Es sind die kleinen Dinge, die uns unseren tristen Alltag versüßen und das Leben ein bisschen besser machen. Ob es hübsche Gänseblümchen sind, die am Straßenrand wachsen oder eine Kugel deiner liebsten Eissorte – wir alle haben kleine Muntermacher in unserem Alltag, über die wir nur selten ein Wort verlieren. Das soll sich jetzt ändern! Wir bieten euch eine Liebeserklärung an die kleinen Dinge, die uns in stressigen Situationen retten, an schleppenden Tagen motivieren oder uns die guten Tage versüßen!

 

Montag morgen, kurz nach acht Uhr, ich bin auf dem Weg in die Arbeit.
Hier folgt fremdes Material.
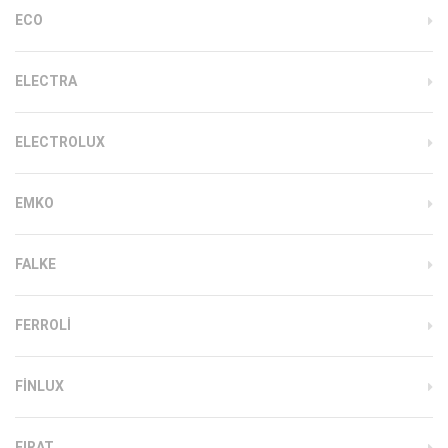
ECO
ELECTRA
ELECTROLUX
EMKO
FALKE
FERROLI
FINLUX
FIRAT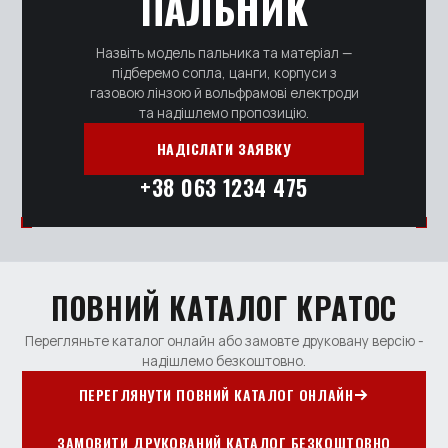
ПАЛЬНИК
Назвіть модель пальника та матеріал —
підберемо сопла, цанги, корпуси з
газовою лінзою й вольфрамові електроди
та надішлемо пропозицію.
НАДІСЛАТИ ЗАЯВКУ
+38 063 1234 475
ПОВНИЙ КАТАЛОГ КРАТОС
Перегляньте каталог онлайн або замовте друковану версію -
надішлемо безкоштовно.
ПЕРЕГЛЯНУТИ ПОВНИЙ КАТАЛОГ ОНЛАЙН
ЗАМОВИТИ ДРУКОВАНИЙ КАТАЛОГ БЕЗКОШТОВНО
Scheiß Wetter. Ich greife zu meinen Kopfhörern und mache Musik an. Diese Routine beherrsche ich im wahrsten Sinne im Schlaf. Sofort löst die Musik etwas in mir aus, ich laufe schneller, bin gut gelaunt und merke, wie ich in der U-Bahn meine Beine kaum stillhalten kann. Die Choreographie vom Training gestern schwebt mir noch im Kopf rum. Sie würde jetzt perfekt auf die Musik passen! Wenn mich doch nur nicht so viele Leute mit ihren wichtigen Aktentaschen und Handys am Ohr und Dienstausweis am Gürtel einquetschen würden, dann würde ich auf der Stelle lostanzen.
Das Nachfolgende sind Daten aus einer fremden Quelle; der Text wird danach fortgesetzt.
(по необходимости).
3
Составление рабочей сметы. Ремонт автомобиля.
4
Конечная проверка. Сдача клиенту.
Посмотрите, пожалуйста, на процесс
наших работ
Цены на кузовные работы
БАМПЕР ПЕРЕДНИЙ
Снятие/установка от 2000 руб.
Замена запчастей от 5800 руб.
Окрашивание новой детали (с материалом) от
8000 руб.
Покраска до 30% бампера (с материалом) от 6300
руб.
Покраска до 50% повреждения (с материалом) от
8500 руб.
Ich kann mir richtig vorstellen, wie verwirrt alle wären, wenn ich es wirklich tun würde. Nur würde das leider erstens nicht so schön aussehen, wie ich es mir in meiner Fantasie vorstelle und zweitens würde ich mir unaufgewärmt wahrscheinlich einen Muskelfaserriss zuziehen. Aber das kann mich nicht davon abhalten, regelmäßig einmal die Woche zum Training zu gehen. Klassisches Ballett. Obwohl mein Leben sonst eher einem schlechten Hip-Hop-Track gleicht, mache ich das seit 15 Jahren. (Und bevor jemand fragt: Ja, wir stehen da wirklich auf den Zehenspitzen.)

 

Alles beginnt mit dem Beat

 

Ich bin weder ein Profitänzer noch würde ich behaupten, ich hätte eine besondere Begabung dafür. Aber ich bin überzeugt, dass jeder tanzen kann. Und dass es jeder tun sollte, sich selbst zu Liebe. Nicht immer nur im Club an der Bar lehnen, das Glas umklammern und zaghaft mit den Zehenspitzen im Takt wippen. Sondern inmitten der anderen Leute alles loslassen, alles vergessen, alles ausblenden.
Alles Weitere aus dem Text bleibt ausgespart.